**Page text**:
-------

RSA¶
References:
- [GCAC] A Graduate Course in Applied Cryptography, Dan Boneh and Victor Shoup
- [CINTA] A Computational Introduction to Number Theory and Algebra, Victor Shoup
- [HAC] Handbook of Applied Cryptography, Alfred J. Menezes, Paul C. van Oorschot and Scott A. Vanstone
- [ITMC] Introduction to Modern Cryptography, Jonathan Katz and Yehuda Lindell (3rd Edition)
- Elementary number theory in sage
Dependencies:
This notebook uses sage math as kernel
import sage.misc.banner # sage math version info
rchars = "┘─│┐┌└"
smallbanner = sage.misc.banner.banner_text(full=True)
for c in rchars:
smallbanner = smallbanner.replace(c,"") # remove ascii art box
print(smallbanner)
#banner() # full banner with box
SageMath version 9.5, Release Date: 2022-01-30 Using Python 3.10.12. Type "help()" for help.
RSA - Rivest Shamir Adelman¶
- Rivest Shamir Adelman (RSA) - Adi Shamir, Ron Rivest, Leonard Adelman (all MIT at that time)
- Algorithm first published 1977 "A Method for Obtaining Digital Signatures and Public-key Cryptosystems" ($\approx$28 K citations)
- since 1969 the British signals intelligence GCHQ knew about public-key cryptography (first RSA then DH like)

-------

**The data**:

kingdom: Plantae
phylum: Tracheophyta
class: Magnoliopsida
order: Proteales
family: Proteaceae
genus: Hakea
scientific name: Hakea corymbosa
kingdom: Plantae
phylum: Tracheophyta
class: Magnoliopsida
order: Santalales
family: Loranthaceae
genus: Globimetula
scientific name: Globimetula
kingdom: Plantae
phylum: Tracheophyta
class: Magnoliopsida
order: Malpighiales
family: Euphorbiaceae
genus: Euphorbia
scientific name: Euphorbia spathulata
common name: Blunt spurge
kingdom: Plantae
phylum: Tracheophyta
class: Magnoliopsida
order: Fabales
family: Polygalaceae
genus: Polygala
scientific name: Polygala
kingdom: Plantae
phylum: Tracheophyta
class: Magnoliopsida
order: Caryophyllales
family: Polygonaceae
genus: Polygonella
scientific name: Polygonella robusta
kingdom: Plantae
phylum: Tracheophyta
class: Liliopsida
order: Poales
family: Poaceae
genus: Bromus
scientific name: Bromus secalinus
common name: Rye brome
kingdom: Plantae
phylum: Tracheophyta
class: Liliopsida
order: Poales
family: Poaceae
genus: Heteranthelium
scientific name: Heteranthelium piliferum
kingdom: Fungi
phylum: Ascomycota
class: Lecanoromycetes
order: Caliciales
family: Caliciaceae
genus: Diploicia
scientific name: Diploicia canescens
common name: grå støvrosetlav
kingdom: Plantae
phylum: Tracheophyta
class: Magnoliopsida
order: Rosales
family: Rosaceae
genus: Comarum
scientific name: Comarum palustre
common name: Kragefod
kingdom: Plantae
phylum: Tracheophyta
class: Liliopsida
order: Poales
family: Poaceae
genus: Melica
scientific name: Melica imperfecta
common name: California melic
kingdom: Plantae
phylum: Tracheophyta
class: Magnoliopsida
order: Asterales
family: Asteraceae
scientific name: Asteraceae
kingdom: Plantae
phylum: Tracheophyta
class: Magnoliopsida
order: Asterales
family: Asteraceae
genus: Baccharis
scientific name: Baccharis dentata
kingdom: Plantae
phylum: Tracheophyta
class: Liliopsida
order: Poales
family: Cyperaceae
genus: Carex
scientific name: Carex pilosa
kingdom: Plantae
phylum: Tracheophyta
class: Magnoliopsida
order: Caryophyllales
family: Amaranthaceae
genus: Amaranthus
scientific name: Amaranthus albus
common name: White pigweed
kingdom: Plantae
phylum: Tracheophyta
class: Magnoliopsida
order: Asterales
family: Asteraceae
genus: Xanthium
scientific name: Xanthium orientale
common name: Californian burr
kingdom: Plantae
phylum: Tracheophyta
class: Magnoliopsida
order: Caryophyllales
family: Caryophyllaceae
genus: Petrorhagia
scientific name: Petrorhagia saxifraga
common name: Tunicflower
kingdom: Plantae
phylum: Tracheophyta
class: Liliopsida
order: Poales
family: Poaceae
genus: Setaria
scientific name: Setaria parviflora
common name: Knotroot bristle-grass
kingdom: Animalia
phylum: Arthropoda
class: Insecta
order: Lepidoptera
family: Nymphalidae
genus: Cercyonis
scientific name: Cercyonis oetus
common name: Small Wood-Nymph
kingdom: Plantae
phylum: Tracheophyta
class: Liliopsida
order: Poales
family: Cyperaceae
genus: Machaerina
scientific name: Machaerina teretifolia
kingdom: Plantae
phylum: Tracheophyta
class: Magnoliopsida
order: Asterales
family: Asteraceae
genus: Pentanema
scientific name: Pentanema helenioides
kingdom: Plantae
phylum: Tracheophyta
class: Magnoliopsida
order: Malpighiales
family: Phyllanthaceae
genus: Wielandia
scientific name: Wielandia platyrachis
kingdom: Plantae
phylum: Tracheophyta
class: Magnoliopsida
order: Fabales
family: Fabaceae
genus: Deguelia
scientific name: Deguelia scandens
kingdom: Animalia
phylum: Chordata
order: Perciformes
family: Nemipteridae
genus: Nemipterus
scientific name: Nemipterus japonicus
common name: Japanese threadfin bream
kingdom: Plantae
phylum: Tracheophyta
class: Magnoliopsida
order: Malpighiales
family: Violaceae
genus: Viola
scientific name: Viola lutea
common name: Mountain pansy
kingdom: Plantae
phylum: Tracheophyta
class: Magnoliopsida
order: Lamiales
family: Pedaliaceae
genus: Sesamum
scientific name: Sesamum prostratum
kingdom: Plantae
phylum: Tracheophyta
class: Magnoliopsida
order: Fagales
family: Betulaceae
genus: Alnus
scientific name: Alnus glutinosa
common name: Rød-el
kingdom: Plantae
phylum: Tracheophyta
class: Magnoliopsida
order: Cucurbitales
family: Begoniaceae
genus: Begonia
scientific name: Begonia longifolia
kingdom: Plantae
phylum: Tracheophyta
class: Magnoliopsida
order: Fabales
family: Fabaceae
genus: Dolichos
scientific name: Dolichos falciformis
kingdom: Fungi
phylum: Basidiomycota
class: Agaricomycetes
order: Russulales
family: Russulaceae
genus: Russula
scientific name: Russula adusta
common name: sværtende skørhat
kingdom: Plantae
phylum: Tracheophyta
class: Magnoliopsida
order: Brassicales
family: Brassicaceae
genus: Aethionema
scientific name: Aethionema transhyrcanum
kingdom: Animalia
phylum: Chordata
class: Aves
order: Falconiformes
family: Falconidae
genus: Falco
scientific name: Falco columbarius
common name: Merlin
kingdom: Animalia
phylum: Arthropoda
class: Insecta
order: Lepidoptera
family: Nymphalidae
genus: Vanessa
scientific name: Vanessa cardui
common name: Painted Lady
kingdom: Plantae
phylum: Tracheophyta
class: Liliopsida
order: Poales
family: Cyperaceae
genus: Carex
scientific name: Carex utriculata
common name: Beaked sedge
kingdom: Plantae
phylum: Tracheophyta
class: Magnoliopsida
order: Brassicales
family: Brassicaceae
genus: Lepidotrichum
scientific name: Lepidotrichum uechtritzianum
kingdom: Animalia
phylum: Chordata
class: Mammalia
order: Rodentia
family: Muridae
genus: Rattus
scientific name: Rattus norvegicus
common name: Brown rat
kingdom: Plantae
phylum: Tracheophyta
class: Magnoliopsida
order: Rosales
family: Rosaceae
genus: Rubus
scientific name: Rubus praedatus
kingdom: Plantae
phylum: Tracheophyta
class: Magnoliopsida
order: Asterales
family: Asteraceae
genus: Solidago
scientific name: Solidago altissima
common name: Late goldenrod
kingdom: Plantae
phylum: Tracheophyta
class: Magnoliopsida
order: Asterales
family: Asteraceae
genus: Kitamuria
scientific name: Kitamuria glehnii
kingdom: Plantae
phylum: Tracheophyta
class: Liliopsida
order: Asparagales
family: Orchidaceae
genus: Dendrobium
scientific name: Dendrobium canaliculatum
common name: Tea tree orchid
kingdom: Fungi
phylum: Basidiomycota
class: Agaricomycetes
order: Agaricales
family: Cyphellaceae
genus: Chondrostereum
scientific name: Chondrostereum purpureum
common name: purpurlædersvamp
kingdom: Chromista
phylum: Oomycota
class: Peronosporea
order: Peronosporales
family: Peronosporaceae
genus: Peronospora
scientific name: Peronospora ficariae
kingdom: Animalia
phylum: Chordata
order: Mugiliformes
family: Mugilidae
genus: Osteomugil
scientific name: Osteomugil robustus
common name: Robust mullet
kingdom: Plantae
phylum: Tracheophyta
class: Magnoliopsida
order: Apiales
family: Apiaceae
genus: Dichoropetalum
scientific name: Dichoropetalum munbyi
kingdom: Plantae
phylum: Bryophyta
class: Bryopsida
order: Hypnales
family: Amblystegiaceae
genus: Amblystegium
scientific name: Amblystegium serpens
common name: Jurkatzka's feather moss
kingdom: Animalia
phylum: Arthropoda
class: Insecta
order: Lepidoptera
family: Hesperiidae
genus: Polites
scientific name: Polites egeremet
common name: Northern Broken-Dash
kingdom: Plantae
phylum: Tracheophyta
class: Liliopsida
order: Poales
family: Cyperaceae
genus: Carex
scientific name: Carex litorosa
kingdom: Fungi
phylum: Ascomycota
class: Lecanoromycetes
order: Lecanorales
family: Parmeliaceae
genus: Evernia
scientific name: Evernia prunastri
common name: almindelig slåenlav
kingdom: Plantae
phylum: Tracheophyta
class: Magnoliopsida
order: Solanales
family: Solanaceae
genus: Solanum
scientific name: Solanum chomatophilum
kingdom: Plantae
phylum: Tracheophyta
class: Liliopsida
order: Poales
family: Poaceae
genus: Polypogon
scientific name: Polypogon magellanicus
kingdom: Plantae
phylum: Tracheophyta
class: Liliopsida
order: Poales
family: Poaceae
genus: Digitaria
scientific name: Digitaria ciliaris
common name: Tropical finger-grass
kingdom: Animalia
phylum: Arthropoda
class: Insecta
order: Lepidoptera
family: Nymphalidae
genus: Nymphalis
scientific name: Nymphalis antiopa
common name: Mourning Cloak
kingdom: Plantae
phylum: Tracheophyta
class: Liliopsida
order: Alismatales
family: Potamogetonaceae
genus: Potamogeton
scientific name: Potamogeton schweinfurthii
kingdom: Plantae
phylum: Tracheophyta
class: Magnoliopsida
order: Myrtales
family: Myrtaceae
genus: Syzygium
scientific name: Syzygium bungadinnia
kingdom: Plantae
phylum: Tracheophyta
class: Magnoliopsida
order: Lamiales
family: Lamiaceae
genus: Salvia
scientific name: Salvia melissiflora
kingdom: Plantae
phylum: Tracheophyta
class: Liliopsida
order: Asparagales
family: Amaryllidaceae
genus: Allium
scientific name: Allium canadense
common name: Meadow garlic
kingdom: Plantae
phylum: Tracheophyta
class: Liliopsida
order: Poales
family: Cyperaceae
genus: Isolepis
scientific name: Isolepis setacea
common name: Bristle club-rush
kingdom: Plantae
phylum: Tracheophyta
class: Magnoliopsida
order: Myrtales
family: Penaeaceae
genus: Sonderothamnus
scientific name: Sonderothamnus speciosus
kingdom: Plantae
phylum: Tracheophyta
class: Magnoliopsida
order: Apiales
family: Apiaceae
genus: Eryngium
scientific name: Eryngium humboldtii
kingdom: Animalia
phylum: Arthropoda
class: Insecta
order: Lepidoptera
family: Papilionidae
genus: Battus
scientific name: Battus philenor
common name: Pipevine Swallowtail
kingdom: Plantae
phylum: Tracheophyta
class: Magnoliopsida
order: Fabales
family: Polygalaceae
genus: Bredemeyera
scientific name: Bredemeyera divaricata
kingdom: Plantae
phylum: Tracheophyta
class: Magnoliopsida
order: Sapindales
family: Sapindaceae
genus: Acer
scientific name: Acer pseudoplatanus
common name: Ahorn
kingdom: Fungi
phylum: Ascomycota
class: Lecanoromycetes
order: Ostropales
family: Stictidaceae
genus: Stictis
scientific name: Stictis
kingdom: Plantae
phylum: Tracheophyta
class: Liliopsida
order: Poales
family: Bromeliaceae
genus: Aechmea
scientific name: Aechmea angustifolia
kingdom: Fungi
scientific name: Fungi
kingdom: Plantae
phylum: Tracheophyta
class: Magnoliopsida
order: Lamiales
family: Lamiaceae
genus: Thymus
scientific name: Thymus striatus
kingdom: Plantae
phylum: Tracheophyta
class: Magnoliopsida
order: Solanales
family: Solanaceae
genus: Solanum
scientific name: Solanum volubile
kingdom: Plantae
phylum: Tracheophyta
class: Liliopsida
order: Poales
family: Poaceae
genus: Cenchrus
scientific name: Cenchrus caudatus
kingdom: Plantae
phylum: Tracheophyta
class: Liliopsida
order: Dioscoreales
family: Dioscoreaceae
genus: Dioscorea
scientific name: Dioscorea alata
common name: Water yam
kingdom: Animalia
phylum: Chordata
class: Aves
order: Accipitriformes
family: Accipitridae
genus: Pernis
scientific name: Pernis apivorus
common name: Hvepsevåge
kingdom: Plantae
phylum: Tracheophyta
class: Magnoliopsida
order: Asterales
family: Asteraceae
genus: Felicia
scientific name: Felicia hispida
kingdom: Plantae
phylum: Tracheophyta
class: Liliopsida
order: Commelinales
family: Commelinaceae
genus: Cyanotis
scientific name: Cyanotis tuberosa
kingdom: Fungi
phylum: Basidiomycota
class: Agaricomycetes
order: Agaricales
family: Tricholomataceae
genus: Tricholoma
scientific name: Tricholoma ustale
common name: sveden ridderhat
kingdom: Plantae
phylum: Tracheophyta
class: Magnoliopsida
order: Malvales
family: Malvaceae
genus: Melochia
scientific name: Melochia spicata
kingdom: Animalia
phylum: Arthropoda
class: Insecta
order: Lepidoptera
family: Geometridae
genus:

-------

**Objectives**:
A: Can you return the records from their first line through the line containing "scientific name: Baccharis dentata", inclusive, reproducing each line unchanged?
B: Can you take the RSA text further, picking up right after its last line?

**Expected responses**:
A:
kingdom: Plantae
phylum: Tracheophyta
class: Magnoliopsida
order: Proteales
family: Proteaceae
genus: Hakea
scientific name: Hakea corymbosa
kingdom: Plantae
phylum: Tracheophyta
class: Magnoliopsida
order: Santalales
family: Loranthaceae
genus: Globimetula
scientific name: Globimetula
kingdom: Plantae
phylum: Tracheophyta
class: Magnoliopsida
order: Malpighiales
family: Euphorbiaceae
genus: Euphorbia
scientific name: Euphorbia spathulata
common name: Blunt spurge
kingdom: Plantae
phylum: Tracheophyta
class: Magnoliopsida
order: Fabales
family: Polygalaceae
genus: Polygala
scientific name: Polygala
kingdom: Plantae
phylum: Tracheophyta
class: Magnoliopsida
order: Caryophyllales
family: Polygonaceae
genus: Polygonella
scientific name: Polygonella robusta
kingdom: Plantae
phylum: Tracheophyta
class: Liliopsida
order: Poales
family: Poaceae
genus: Bromus
scientific name: Bromus secalinus
common name: Rye brome
kingdom: Plantae
phylum: Tracheophyta
class: Liliopsida
order: Poales
family: Poaceae
genus: Heteranthelium
scientific name: Heteranthelium piliferum
kingdom: Fungi
phylum: Ascomycota
class: Lecanoromycetes
order: Caliciales
family: Caliciaceae
genus: Diploicia
scientific name: Diploicia canescens
common name: grå støvrosetlav
kingdom: Plantae
phylum: Tracheophyta
class: Magnoliopsida
order: Rosales
family: Rosaceae
genus: Comarum
scientific name: Comarum palustre
common name: Kragefod
kingdom: Plantae
phylum: Tracheophyta
class: Liliopsida
order: Poales
family: Poaceae
genus: Melica
scientific name: Melica imperfecta
common name: California melic
kingdom: Plantae
phylum: Tracheophyta
class: Magnoliopsida
order: Asterales
family: Asteraceae
scientific name: Asteraceae
kingdom: Plantae
phylum: Tracheophyta
class: Magnoliopsida
order: Asterales
family: Asteraceae
genus: Baccharis
scientific name: Baccharis dentata

B:
- Key (modulus) length of $ 2048$ bits still considered secure [ref]
Trapdoor function¶
A trapdoor function is a triple of efficient algorithms $\langle G,F,F^{-1} \rangle$ where:
- $G()$ is a key generation algorithm that outputs $(pk,sk)$
- $F(pk,\cdot)$ the $pk$ defines a mapping function $X \to Y$
- $F^{-1}(sk,\cdot)$ defines a function $Y \to X$ that inverts $F(pk,\cdot)$
It holds that $\forall(pk,sk)$ that are the output of $G()$: $$ \forall x \in X: F^{-1}(sk, F(pk,x)) = x $$ Note: If both sets are equal ($X = Y$) then then it is a trapdoor permutation. A secure trapdoor function/permutation is one-way without the trapdoor $sk$
Trapdoor function¶
RSA - Trapdoor permutation¶
The RSA trapdoor permutation is a triple of efficient algorithms $\langle G,F,F^{-1} \rangle$
- $G()$ key generation function:
- Choose two random primes $p,q$ of at least $ 1024 $ bit each and compute the $ 2048 $ bit modulus $n =pq $
- Choose integers $e,d$ such that $e\cdot d = 1 \pmod{\varphi(n)}$
- There are some commonly used values for $ e $ such as $ e = 3 $ or $ e = 2^{16} + 1 = 65537$
- Output $pk = (n,e)$ and $sk=(n,d)$
- The variabel $ e $ is called the encryption exponent and $ d $ is called the decryption exponent.
- $F(pk,x) = x^e \pmod{\mathbb{Z}_n}$
- This trapdoor permutation defines a mapping between all invertable elements $\mathbb{Z}_n^* \to \mathbb{Z}_n^*$
- $F^{-1}(sk,y) = y^d \pmod{\mathbb{Z}_n}$
- This is the inverse trapdoor permutation
RSA - Security¶
- Computing $\varphi(n)$ without knowing the factorization of $ n $ is the difficulty of computing $ d $
- This is refered to as the RSA problem, which can be solved by factoring $ n $ and computing $\varphi(n)$.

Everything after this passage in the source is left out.